Among the entries below, please repeat exactly and only the lines from the line containing "331 348 37719" to the line containing "363 415 28781", both lines included.

> Items from a data source:
--------------------

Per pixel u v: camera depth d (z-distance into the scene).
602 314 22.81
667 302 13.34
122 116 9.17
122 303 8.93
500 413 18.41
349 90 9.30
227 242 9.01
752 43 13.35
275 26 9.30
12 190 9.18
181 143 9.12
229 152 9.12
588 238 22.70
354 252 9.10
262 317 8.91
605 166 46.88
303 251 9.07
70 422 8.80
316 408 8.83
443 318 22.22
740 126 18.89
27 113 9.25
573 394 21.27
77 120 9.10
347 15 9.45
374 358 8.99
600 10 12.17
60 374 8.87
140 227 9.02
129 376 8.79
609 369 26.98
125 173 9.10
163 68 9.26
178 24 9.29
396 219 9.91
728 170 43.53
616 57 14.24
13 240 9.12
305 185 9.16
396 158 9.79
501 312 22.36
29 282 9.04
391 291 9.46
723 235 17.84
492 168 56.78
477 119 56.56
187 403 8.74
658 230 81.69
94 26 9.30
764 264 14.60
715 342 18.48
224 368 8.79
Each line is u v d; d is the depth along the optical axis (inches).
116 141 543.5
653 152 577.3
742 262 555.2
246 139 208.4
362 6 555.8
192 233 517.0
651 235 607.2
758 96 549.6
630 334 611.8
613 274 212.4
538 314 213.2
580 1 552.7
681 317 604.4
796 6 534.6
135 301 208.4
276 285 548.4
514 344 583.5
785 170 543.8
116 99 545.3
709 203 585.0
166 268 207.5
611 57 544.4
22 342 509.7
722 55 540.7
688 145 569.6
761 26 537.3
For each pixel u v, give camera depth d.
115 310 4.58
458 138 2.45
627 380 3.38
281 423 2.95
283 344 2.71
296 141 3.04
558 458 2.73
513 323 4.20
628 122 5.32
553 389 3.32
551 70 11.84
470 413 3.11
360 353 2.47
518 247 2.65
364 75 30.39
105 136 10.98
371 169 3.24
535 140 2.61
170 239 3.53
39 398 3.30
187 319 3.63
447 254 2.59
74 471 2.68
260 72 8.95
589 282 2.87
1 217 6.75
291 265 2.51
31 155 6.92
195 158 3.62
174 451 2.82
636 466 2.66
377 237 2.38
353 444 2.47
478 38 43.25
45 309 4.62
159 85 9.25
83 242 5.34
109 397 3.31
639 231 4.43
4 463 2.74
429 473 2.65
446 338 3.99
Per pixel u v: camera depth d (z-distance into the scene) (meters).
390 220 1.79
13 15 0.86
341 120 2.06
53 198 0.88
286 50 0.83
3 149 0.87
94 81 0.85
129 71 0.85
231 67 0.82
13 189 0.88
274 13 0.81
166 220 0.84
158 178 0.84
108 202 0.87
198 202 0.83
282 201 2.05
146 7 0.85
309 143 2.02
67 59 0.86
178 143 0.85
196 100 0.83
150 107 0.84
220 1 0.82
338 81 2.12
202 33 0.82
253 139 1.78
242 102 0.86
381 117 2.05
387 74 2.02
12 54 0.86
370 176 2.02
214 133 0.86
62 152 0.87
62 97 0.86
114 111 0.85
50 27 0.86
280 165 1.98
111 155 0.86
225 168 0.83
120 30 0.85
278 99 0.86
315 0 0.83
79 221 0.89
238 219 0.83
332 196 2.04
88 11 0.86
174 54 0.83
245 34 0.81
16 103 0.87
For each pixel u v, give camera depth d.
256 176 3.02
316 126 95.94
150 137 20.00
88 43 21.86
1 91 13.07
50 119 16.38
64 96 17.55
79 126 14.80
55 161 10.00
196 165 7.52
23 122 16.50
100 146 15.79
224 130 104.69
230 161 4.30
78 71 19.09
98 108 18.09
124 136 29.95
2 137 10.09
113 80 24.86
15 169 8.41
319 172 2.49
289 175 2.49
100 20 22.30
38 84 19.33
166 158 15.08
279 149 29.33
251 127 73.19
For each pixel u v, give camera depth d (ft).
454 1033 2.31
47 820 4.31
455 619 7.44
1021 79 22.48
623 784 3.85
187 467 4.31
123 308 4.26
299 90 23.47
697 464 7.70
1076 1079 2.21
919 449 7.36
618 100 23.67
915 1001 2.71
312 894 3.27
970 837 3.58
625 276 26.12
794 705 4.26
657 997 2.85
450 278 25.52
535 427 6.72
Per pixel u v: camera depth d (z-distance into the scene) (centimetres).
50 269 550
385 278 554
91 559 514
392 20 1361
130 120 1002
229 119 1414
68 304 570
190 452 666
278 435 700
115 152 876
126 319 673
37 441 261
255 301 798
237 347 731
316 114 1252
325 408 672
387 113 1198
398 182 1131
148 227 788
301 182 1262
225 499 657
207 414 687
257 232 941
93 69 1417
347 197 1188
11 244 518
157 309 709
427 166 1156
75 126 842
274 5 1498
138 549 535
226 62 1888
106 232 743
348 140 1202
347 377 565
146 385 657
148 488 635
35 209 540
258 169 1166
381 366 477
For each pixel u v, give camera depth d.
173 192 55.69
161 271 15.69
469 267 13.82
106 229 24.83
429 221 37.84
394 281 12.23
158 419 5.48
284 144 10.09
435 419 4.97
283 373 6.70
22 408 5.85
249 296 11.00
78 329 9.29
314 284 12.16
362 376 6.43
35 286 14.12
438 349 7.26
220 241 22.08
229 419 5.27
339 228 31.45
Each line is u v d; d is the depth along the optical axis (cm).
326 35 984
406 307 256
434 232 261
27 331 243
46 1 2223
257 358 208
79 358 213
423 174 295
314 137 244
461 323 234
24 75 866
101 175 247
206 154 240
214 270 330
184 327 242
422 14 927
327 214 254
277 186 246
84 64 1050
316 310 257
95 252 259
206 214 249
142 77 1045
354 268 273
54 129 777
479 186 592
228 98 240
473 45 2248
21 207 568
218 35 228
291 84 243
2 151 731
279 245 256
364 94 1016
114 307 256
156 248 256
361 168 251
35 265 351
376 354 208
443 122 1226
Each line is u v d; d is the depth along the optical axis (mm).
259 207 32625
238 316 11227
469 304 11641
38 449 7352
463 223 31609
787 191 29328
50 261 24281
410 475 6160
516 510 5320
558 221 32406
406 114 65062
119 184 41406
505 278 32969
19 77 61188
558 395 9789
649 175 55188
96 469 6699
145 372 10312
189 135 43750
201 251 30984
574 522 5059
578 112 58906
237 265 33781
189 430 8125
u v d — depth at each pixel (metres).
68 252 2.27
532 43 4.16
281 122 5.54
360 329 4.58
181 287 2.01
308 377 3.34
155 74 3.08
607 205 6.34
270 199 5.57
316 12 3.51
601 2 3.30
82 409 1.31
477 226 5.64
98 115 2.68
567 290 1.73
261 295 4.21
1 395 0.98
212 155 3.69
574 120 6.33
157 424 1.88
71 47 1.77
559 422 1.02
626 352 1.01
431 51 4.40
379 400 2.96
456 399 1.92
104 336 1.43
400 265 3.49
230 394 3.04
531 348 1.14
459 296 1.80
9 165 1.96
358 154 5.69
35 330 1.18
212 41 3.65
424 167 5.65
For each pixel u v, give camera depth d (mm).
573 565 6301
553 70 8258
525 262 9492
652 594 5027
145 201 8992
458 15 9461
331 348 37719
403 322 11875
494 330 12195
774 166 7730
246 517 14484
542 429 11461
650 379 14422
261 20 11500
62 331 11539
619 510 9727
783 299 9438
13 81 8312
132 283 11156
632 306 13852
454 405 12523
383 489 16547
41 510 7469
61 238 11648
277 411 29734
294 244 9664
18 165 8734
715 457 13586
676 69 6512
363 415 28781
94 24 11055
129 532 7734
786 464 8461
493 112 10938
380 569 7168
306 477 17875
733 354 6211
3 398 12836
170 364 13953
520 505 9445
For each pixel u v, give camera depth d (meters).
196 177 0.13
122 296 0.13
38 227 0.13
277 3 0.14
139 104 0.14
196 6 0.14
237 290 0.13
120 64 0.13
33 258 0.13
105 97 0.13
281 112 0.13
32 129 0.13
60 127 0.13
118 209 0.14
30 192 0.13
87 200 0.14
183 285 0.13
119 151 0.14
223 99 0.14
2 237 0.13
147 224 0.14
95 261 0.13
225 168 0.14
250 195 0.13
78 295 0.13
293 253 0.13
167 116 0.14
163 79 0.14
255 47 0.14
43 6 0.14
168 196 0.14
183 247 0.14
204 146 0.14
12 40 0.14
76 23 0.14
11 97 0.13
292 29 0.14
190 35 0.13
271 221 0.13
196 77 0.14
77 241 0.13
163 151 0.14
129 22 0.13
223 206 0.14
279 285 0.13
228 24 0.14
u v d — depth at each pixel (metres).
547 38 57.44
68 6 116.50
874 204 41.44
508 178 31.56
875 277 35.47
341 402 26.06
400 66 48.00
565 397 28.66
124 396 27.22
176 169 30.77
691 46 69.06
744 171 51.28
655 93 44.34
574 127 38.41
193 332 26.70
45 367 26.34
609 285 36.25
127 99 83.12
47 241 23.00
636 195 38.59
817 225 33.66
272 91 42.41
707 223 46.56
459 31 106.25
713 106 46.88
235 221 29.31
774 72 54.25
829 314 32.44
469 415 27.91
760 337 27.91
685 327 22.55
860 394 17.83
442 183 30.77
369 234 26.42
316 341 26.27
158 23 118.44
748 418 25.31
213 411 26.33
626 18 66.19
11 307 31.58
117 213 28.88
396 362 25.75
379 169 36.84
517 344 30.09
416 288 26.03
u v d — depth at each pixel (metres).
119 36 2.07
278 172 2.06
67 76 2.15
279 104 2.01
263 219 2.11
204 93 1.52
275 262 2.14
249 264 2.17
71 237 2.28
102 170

--------------------

> SOLUTION FOR THIS EXERCISE:
331 348 37719
403 322 11875
494 330 12195
774 166 7730
246 517 14484
542 429 11461
650 379 14422
261 20 11500
62 331 11539
619 510 9727
783 299 9438
13 81 8312
132 283 11156
632 306 13852
454 405 12523
383 489 16547
41 510 7469
61 238 11648
277 411 29734
294 244 9664
18 165 8734
715 457 13586
676 69 6512
363 415 28781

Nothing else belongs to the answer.